*Selected passage*.
— start —

You would think -- no, you'd be nearly certain -- that any nonfiction book about the creation of military black ops on a Nazi-infested island off the coast of Africa in 1942 ... well, you'd think that such a story could easily be turned into a ripping-good movie. And maybe you'd be right -- although now we may never know. Because the book -- the 2014 "Churchill's Secret Warriors" by Damien Lewis - has been turned into a movie, but the man who's done the turning is director Guy Ritchie. I feel your foreboding.

Ritchie has made some popular and very profitable pictures over the last 20-odd years -- the Robert Downey "Sherlock Holmes" films, the money-minting Will Smith version of "Aladdin." But he has also demonstrated a fondness for clunky action junk, like the 2021 "Wrath of Man" and last year's trifling "Operation Fortune: Ruse de Guerre." He may have been hoping for something classier with his latest, "The Ministry of Ungentlemanly Warfare." If so, the hoping may not be over.

The movie gets off to a solid start, enlivened by a cast that is virtually bursting with charm (Henry Cavill, Alan Ritchson and Eiza Gonzalez are among the many performers passing through). Ritchie also brought in the apparently immortal producer Jerry Bruckheimer, who's been supervising action hits (like the "Pirates of the Caribbean" movies) for 50 years.

Unfortunately, the picture was crippled in advance by its script, which was written by the director and three collaborators and is filled with dialogue intended to be light and larky but is actually overabundant and lacking in crackle, dragging the movie down like an anchor. (One dashing character, addressing a captive female, says, "Come on, let's get you out of these shackles.")

— end —

*Directive 1*. Copy the first rows below without any changes, from the start of the rows through the line that contains "color balance rgb: global".

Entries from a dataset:
— start —

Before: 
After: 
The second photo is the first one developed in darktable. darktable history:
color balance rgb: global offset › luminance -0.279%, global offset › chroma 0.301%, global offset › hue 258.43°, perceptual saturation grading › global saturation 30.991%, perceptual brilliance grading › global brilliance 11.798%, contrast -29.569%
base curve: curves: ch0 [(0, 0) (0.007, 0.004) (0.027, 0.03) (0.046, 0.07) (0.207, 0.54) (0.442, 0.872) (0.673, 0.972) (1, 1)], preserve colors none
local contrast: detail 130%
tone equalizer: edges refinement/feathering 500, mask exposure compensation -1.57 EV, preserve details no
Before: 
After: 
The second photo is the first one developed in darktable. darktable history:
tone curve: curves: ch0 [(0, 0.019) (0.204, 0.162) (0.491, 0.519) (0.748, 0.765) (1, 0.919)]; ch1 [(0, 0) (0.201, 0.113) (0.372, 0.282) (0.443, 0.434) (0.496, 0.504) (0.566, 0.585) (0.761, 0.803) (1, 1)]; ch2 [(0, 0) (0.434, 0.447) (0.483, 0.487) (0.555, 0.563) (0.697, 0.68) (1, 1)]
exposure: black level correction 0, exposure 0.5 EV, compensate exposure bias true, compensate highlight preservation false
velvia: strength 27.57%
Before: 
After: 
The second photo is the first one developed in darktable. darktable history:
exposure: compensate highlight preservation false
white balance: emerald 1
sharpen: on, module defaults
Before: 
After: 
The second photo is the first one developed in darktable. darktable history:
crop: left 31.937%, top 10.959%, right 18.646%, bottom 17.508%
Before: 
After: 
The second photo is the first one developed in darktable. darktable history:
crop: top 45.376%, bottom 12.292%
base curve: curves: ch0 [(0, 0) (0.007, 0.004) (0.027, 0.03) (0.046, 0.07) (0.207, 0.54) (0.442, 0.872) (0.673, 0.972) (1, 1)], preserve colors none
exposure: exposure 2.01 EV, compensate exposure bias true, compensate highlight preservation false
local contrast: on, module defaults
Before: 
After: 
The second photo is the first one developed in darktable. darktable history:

— end —

*Directive 2*. Repeat the movie review word for word, from "The movie gets" to "for 50 years.".

*Worked answer 1*.
Before: 
After: 
The second photo is the first one developed in darktable. darktable history:
color balance rgb: global offset › luminance -0.279%, global offset › chroma 0.301%, global offset › hue 258.43°, perceptual saturation grading › global saturation 30.991%, perceptual brilliance grading › global brilliance 11.798%, contrast -29.569%

*Worked answer 2*.
The movie gets off to a solid start, enlivened by a cast that is virtually bursting with charm (Henry Cavill, Alan Ritchson and Eiza Gonzalez are among the many performers passing through). Ritchie also brought in the apparently immortal producer Jerry Bruckheimer, who's been supervising action hits (like the "Pirates of the Caribbean" movies) for 50 years.